--- INFORMATION GIVEN ---
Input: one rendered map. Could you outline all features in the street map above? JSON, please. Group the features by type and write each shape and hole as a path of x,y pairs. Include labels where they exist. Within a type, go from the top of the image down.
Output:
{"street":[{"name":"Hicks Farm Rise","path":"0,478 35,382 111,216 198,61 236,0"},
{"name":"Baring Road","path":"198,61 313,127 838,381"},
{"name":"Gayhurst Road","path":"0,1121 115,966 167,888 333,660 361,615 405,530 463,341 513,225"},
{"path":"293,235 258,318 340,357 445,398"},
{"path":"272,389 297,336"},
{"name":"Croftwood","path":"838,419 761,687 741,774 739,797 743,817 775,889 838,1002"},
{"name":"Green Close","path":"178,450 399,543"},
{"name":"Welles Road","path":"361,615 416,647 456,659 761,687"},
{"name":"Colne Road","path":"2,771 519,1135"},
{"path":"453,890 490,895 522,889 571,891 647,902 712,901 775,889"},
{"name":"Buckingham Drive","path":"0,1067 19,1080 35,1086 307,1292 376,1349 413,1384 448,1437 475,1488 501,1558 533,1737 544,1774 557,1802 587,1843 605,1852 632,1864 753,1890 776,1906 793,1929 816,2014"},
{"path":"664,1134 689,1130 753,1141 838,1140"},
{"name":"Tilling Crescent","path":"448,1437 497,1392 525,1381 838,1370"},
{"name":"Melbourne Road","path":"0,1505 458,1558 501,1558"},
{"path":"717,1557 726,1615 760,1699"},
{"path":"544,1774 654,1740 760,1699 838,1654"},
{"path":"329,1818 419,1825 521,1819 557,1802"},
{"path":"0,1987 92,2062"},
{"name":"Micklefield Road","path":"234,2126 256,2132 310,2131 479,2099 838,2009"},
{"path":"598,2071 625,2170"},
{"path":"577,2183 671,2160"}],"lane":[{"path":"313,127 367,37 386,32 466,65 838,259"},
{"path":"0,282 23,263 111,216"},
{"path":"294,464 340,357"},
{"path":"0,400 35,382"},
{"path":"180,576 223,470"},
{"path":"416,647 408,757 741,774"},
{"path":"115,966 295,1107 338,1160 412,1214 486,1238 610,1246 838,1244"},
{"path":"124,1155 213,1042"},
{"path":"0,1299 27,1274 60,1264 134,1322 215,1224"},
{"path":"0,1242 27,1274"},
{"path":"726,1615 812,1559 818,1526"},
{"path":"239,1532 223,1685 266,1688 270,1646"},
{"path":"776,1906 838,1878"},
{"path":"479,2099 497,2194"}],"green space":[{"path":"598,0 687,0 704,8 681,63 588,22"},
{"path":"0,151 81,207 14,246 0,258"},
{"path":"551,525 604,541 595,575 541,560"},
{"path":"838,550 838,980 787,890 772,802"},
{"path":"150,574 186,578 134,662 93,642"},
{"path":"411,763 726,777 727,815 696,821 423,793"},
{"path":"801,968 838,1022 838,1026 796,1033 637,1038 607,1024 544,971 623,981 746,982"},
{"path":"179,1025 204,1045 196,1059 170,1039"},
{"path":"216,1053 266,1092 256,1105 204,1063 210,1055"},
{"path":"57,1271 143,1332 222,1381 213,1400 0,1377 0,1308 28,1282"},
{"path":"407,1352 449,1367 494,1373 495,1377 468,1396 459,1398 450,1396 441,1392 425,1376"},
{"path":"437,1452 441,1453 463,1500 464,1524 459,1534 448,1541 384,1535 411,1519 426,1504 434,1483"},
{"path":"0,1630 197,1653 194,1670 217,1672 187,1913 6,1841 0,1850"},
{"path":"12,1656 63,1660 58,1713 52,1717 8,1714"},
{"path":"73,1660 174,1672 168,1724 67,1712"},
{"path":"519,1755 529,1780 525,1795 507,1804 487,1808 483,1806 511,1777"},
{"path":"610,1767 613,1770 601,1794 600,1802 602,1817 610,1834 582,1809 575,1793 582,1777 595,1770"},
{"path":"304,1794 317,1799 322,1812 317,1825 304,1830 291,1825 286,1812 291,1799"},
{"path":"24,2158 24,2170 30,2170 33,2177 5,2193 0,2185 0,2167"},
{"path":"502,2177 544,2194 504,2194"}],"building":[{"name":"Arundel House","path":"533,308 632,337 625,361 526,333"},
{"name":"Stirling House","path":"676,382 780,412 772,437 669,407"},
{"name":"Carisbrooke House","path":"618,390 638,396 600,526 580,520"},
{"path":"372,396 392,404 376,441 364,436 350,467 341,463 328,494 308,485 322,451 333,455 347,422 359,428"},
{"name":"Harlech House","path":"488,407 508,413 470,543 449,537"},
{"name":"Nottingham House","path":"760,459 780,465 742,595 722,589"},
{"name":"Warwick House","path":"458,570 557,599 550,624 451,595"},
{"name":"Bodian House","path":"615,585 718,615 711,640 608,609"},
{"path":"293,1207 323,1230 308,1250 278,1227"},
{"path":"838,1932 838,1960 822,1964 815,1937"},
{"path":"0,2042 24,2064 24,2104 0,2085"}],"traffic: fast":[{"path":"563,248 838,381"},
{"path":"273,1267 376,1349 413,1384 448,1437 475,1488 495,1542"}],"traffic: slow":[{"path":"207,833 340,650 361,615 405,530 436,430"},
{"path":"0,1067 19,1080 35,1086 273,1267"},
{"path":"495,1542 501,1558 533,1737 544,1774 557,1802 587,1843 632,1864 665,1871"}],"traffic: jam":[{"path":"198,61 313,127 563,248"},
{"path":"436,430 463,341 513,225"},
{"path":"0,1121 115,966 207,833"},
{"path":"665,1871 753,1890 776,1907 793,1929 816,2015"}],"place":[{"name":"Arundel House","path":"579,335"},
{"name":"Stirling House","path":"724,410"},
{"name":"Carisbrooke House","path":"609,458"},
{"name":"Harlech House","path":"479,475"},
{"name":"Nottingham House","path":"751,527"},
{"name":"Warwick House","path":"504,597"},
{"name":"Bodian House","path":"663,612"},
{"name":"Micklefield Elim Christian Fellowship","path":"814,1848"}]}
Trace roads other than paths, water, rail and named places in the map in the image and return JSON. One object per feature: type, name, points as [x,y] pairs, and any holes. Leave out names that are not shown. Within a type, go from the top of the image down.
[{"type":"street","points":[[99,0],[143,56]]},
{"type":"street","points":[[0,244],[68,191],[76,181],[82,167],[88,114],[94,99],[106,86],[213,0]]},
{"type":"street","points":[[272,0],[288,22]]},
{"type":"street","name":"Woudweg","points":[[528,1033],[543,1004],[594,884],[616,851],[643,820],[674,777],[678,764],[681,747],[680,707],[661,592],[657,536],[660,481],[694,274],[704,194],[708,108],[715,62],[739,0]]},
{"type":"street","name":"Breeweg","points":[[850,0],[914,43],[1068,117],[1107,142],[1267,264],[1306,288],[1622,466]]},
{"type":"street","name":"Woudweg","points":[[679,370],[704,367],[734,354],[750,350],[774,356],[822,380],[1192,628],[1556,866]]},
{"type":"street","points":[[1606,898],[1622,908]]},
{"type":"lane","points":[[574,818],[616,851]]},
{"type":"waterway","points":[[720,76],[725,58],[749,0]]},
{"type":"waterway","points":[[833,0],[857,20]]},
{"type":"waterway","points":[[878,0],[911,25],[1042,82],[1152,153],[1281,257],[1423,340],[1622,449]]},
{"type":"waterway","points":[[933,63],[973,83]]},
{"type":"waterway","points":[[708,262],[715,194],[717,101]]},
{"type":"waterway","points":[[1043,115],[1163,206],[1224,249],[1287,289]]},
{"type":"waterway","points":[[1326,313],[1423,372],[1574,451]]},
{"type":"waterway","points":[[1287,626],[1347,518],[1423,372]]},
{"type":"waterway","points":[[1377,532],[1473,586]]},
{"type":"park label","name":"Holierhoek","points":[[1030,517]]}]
---
→ **TO DO**
Using only the data above, copy out the lines that include the word "from".

→ **EXERCISE SOLUTION**
Input: one rendered map. Could you outline all features in the street map above? JSON, please. Group the features by type and write each shape and hole as a path of x,y pairs. Include labels where they exist. Within a type, go from the top of the image down.
Trace roads other than paths, water, rail and named places in the map in the image and return JSON. One object per feature: type, name, points as [x,y] pairs, and any holes. Leave out names that are not shown. Within a type, go from the top of the image down.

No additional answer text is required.